Reliability of copper-tin interconnections using transient liquid phase bonding was investigated. CuSn to Cu die to wafer bonding was achieved and characterized before and after aging. Thermal cycle tests (TCT) consisting of 500 cycles between -40°C and 125°C was compared with high temperature storage (HTS) at 125°C for 84h, which roughly accounts for the same thermal budget. Electrical and mechanical tests show that TCT induces larger damage than HTS does: Kelvin resistance increase after TCT is twice larger than after HTS; ultimate shear force has a 70% decrease after TCT, whereas 50% after HTS. This result means that TCT failure mechanisms not only include chemical aging by Cu/Sn interdiffusion but also thermomechanical stress build-up during cycling. In light of these findings, capillary underfill (CUF) material was introduced to fill the gap between the dies and the wafer in order to assess its ability to limit thermomechanical stress during cycling.
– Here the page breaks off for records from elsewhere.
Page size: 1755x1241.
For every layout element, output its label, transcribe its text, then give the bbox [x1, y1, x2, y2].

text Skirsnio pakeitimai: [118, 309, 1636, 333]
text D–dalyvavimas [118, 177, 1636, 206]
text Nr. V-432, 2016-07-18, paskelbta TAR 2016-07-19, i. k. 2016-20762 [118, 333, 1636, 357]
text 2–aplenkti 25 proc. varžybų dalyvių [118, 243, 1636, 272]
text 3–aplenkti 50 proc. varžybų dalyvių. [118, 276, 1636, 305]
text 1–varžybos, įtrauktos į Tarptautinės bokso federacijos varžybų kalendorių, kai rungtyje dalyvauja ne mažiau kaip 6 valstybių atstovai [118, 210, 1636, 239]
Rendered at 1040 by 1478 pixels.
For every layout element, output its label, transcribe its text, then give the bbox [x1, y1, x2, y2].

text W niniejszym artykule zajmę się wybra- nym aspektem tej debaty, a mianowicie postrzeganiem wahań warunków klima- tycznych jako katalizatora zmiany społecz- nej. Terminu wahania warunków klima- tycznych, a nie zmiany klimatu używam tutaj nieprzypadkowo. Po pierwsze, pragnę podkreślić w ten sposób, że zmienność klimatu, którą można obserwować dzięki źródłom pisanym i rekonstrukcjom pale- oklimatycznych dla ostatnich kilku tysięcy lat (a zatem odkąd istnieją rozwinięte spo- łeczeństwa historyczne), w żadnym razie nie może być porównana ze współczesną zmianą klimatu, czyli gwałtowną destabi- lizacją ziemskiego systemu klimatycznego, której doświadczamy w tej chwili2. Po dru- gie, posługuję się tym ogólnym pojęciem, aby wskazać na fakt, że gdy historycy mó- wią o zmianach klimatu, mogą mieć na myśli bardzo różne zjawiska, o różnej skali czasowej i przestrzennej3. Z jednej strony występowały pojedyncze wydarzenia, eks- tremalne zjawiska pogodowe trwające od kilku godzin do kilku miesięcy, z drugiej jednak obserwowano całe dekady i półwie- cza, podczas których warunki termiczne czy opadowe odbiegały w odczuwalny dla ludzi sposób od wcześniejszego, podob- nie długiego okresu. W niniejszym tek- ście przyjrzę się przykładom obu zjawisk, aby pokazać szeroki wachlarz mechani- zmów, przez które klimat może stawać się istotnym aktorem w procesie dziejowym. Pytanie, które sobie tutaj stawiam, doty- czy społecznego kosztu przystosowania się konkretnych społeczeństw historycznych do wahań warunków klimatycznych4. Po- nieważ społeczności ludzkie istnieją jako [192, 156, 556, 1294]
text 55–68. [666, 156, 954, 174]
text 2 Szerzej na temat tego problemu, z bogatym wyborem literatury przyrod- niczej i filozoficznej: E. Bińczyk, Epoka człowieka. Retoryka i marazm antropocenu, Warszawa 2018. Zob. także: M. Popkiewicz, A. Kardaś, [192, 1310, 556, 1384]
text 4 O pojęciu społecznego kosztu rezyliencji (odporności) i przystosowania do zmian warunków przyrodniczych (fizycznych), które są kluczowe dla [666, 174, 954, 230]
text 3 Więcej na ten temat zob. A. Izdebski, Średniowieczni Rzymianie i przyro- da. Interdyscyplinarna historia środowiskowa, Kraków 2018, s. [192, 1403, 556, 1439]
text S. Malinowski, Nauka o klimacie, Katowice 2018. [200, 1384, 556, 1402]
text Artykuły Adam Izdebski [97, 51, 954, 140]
After TCT, electrical yield has a 70% decrease without CUF, whereas only 20% with CUF. Regarding Kelvin resistance, 64% increase was measured without CUF, whereas 37% with CUF. Therefore, CUF has a significant positive impact enabling to limit electrical performance degradations. Interconnections cross section analyses reveal Kirkendall voids located at the Cu/Cu_3Sn interface. After aging, some cracks develop mainly through these voids which therefore seem to be the most detrimental defects to overcome.